A team of service change specialists within the Scottish Health Council (an NHS agency) provide advice, and also assurance, on the quality of involvement. Distinctively, current Scottish health policy additionally mandates the approval of the minister in every service change which is deemed ‘major’. This contrasts sharply with the other three health systems where government politicians are, generally, shielded from the – often febrile – politics of hospital changes, and has kept hospital closures firmly on the Scottish political agenda.

Public involvement and the Welsh NHS

Welsh policy ambitions in this area are the most distinctive, by some distance. Welsh health policy directs local health boards to focus on continuous engagement with its population, with far less attention to a discrete process of consultation when a change is proposed. This emphasis on building trust and, therefore, dialogue between an organisation and its population seems closest to longstanding accounts of best practice. However this ambition for culture change towards transparent, responsive organisations was less evident in local practice, and had seemed to become embroiled in extant entrenched battles over particular hospitals.

Despite a proliferation of generic ‘best practice guides’, and the availability of technical advice from organisations which cross national boundaries, processes of public involvement in contentious service changes were, overwhelmingly, shaped by factors endogenous to the four health systems.
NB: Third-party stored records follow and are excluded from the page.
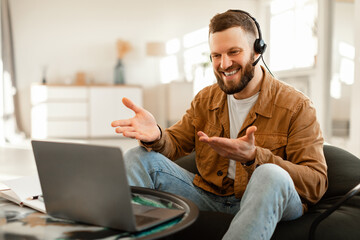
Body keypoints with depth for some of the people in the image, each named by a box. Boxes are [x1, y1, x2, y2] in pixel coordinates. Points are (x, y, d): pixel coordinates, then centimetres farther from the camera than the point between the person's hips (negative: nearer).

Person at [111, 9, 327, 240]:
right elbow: (176, 143, 8)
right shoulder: (205, 99, 11)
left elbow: (316, 184, -14)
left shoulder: (297, 106, -7)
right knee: (139, 158, -6)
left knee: (271, 175, -39)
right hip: (208, 197, 5)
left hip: (265, 203, -4)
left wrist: (253, 157, -30)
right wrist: (156, 136, -19)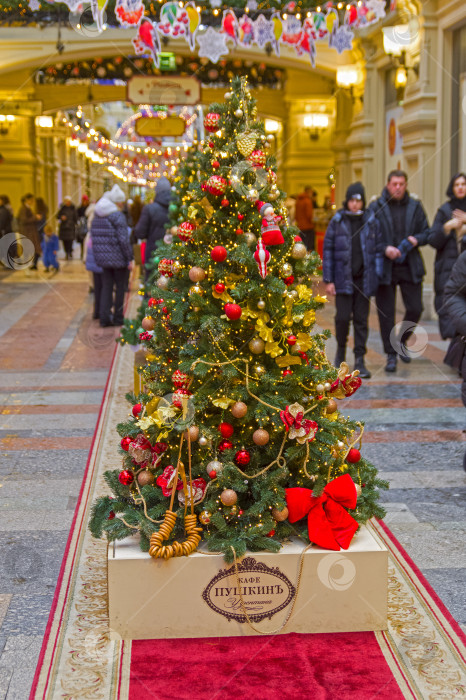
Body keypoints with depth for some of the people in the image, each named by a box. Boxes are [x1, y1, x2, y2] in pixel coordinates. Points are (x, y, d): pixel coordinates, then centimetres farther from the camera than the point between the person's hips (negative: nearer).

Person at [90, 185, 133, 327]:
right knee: (120, 287, 7)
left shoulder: (97, 215, 8)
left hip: (102, 257, 6)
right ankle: (118, 318, 14)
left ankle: (104, 317, 7)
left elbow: (94, 236, 12)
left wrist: (98, 254, 18)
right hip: (117, 257, -6)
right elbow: (123, 239, -17)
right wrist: (130, 257, -11)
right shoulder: (118, 216, -14)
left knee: (106, 287, 10)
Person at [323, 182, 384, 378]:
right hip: (343, 279, -1)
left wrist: (377, 277, 1)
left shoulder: (372, 222, 5)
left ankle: (359, 360, 10)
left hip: (364, 279, 1)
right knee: (342, 317, -5)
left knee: (361, 319, 3)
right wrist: (328, 280, -2)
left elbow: (378, 250, 9)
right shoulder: (337, 222, 2)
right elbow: (328, 250, 3)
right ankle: (341, 349, 22)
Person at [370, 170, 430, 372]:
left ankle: (401, 341, 28)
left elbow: (427, 232, 13)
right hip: (385, 267, -2)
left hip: (410, 267, 2)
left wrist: (416, 239, -9)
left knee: (415, 309, 1)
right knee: (386, 312, 0)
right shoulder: (376, 207, -1)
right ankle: (391, 355, 11)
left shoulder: (415, 206, 8)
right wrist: (385, 248, -17)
This supports other studies which have criticised organisational change management models for neglecting the highly politicised context in which UK healthcare organisations operate; put simply, in the UK, NHS change projects are deeply entrenched in their national politics.

Taking an explicitly comparative approach to understanding British health politics – still too often assumed to refer only to English health politics – enriches debates on the relationship between the NHS and the British public. While calls for more comparable, quantitative performance data are commonplace, qualitative comparison remains well-placed to handle the complexity of our increasingly divergent NHS(s).